• **Instructions for the task**:
Your answer should be an exact copy of the lines from the start of the entries to the line containing "Pada saat itu, Eratosthenes", both included.

• **Task data**:
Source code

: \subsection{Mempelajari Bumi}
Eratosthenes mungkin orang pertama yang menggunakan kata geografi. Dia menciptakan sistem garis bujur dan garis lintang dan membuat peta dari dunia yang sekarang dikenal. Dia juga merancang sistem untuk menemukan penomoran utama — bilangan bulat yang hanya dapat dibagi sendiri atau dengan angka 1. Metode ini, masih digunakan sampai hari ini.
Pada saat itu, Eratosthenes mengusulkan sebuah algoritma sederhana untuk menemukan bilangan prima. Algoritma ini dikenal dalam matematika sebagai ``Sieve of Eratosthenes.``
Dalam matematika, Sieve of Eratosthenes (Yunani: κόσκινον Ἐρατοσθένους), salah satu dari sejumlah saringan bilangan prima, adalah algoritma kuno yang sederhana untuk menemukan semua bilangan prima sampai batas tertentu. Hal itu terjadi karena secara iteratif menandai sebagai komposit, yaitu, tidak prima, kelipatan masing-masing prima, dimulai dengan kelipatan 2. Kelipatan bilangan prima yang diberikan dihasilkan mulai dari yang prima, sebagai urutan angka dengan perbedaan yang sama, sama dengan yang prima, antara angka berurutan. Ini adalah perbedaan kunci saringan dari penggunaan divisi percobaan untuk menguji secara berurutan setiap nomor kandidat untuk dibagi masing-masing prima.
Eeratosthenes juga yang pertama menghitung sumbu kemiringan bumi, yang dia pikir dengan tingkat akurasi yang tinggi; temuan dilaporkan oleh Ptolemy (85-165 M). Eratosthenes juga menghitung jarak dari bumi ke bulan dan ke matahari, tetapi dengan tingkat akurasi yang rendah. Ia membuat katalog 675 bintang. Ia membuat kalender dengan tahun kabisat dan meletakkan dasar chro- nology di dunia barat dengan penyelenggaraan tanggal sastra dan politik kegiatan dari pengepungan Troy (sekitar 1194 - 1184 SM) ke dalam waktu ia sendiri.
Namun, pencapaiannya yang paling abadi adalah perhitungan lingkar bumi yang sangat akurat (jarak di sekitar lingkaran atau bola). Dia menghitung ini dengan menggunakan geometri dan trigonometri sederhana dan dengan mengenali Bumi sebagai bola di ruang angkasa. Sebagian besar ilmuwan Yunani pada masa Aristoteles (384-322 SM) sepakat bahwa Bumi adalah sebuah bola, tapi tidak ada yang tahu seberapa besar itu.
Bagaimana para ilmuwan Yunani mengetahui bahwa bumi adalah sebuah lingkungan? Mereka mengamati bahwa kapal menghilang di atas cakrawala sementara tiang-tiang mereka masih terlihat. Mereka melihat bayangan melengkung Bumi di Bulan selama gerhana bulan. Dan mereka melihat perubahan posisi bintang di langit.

• **Answer for this exercise**:
Source code

: \subsection{Mempelajari Bumi}
Eratosthenes mungkin orang pertama yang menggunakan kata geografi. Dia menciptakan sistem garis bujur dan garis lintang dan membuat peta dari dunia yang sekarang dikenal. Dia juga merancang sistem untuk menemukan penomoran utama — bilangan bulat yang hanya dapat dibagi sendiri atau dengan angka 1. Metode ini, masih digunakan sampai hari ini.
Pada saat itu, Eratosthenes mengusulkan sebuah algoritma sederhana untuk menemukan bilangan prima. Algoritma ini dikenal dalam matematika sebagai ``Sieve of Eratosthenes.``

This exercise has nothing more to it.